Desde 2021, após mudanças na liderança da Companhia Nacional de Petróleo da Líbia (NOC), o volume de combustível importado aumentou drasticamente. O NOC, que é um dos poucos órgãos estatais que atravessa as divisões entre os dois governos rivais do país, passou a trocar petróleo cru por combustíveis refinados, que eram revendidos no exterior, em vez de serem utilizados internamente a preços subsidiados.
Aumento no Contrabando
O relatório revela que as importações de combustível saltaram de cerca de 20,4 milhões de litros por dia em 2021 para mais de 41 milhões de litros por dia até o final de 2024. Essa escalada não é justificada por um aumento na demanda interna, levando a Sentry a afirmar que mais da metade do combustível importado foi desviado para lucros privados de redes criminosas. Em 2024, estima-se que mais de 6,7 bilhões de dólares em combustível foram contrabandeados, o que poderia ter triplicado os gastos do país com saúde e educação.

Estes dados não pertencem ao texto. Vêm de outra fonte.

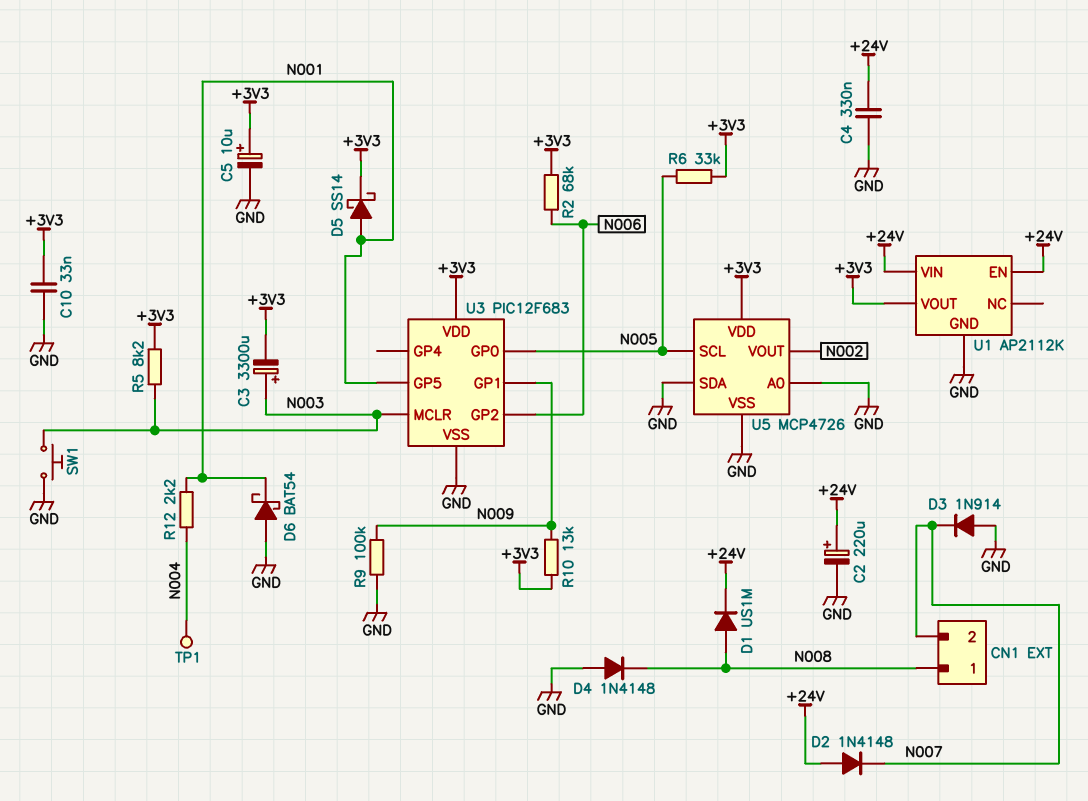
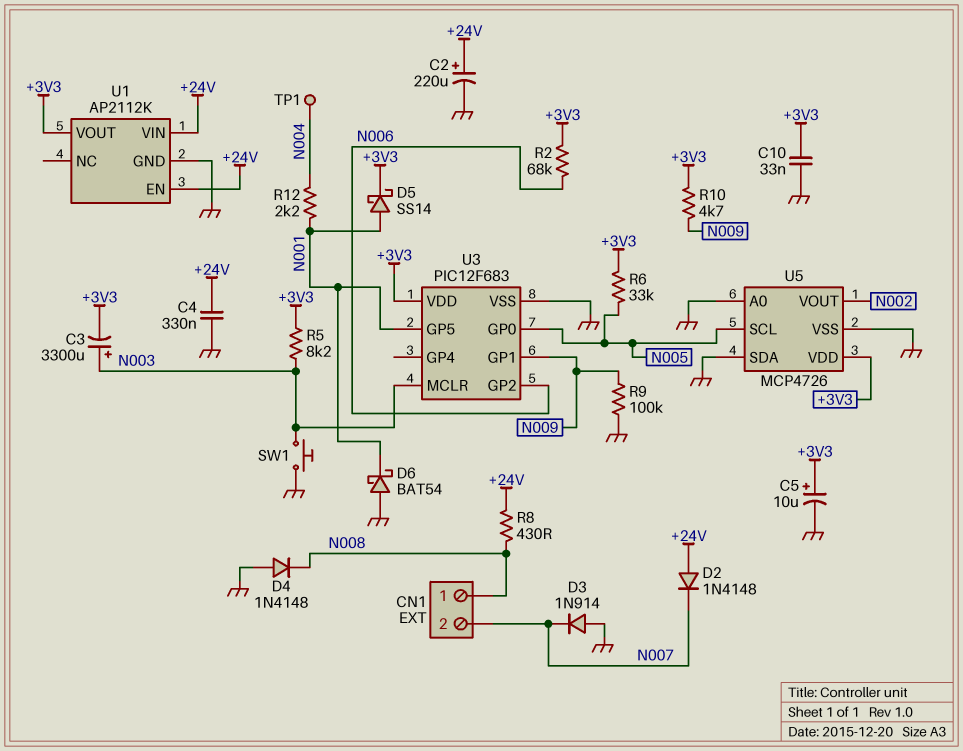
D1: diode US1M (A N008, K +24V) -> none
R8: none -> 430 (+24V, N008)
R10: 13k (+3V3, N009) -> 4.7k (+3V3, N009)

Além disso, a prática de contrabando não apenas privou o Banco Central da Líbia de receitas essenciais, mas também comprometeu a integridade da NOC, cuja receita é crucial para a economia líbia. O combustível contrabandeado tem sido destinado a países como Sudão, Chade e Tunísia, exacerbando crises locais e prolongando conflitos.
Demandas por Investigação
A Sentry pede uma investigação apoiada pelo Ocidente sobre os oficiais da NOC envolvidos no contrabando e clama por ajuda internacional para que as autoridades líbias possam identificar os responsáveis por essa pilhagem. A NOC anunciou que abandonou o sistema de troca em março de 2025, mas especialistas afirmam que o país ainda importa mais combustível do que realmente necessita. O ex-presidente da NOC, Farhat Bengdara, defendeu a transparência da empresa durante sua gestão e apresentou propostas para reduzir a dependência de diesel subsidiado na geração de eletricidade.